──────── Document excerpt ────────
-1

I'm using RStudio Version 1.0.153.

I have a folder of approximately 30 PDFs. I would like to convert them to respective objects in R as character strings. I already have the pdftools package and it successfully converts to objects, I'm just looking for a way for it to iteratively go through a list of PDFs in a folder to automatically assign to its respective variable.

For example if I have 30 pdfs named as "P1.pdf, P2.pdf, P3.pdf.... P30.pdf," how do I get R to convert them all to text using pdftools so that they are their own respective R objects called P1, P2, P3.... P3?

Thanks a ton.

I've been learning so much on here!
────────
*Your instructions*.
Reproduce word for word the passage of the forum post about converting PDFs in R between "For example if" and "P2, P3.... P3?", inclusive. The lines that come next have no connection to the forum post about converting PDFs in R.
──────── Extracted entries ────────
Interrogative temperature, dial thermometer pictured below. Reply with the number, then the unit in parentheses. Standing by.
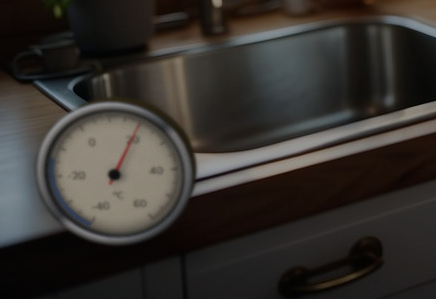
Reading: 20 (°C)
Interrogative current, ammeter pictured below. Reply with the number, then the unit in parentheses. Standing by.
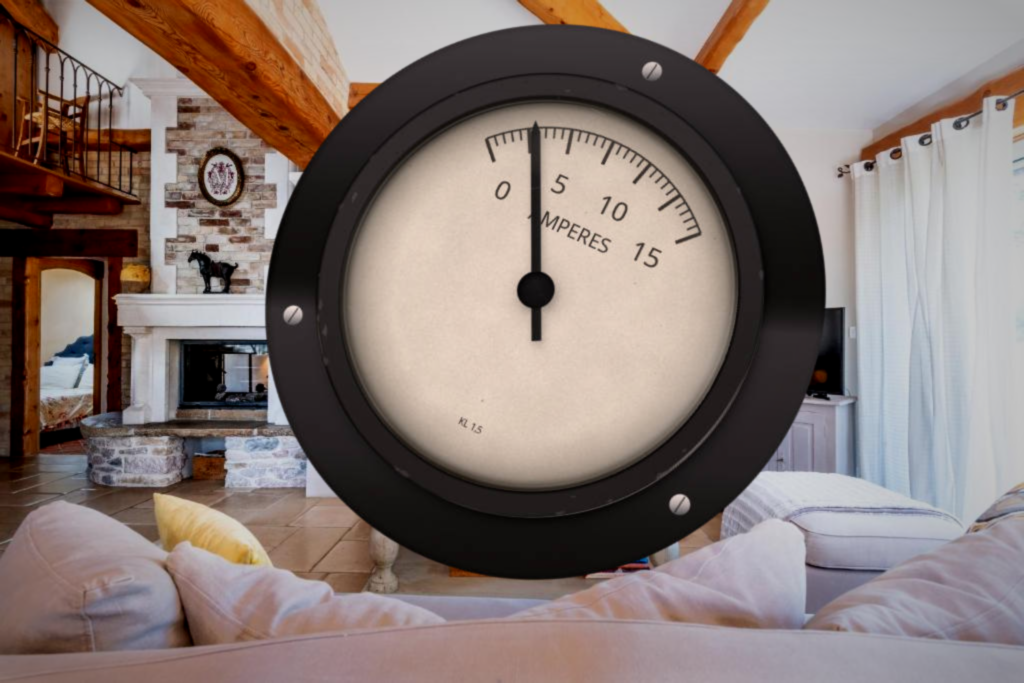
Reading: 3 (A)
────────
──────── Extracted entries ────────
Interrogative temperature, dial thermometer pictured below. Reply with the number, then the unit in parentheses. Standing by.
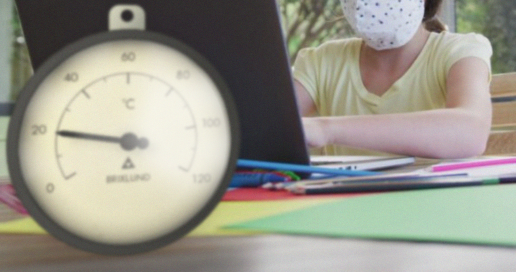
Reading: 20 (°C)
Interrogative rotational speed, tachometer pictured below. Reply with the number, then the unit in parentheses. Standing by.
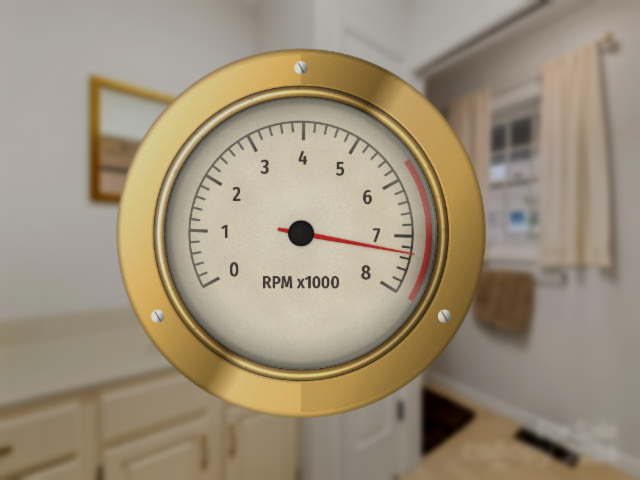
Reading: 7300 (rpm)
────────
*Result for this task*.
For example if I have 30 pdfs named as "P1.pdf, P2.pdf, P3.pdf.... P30.pdf," how do I get R to convert them all to text using pdftools so that they are their own respective R objects called P1, P2, P3.... P3?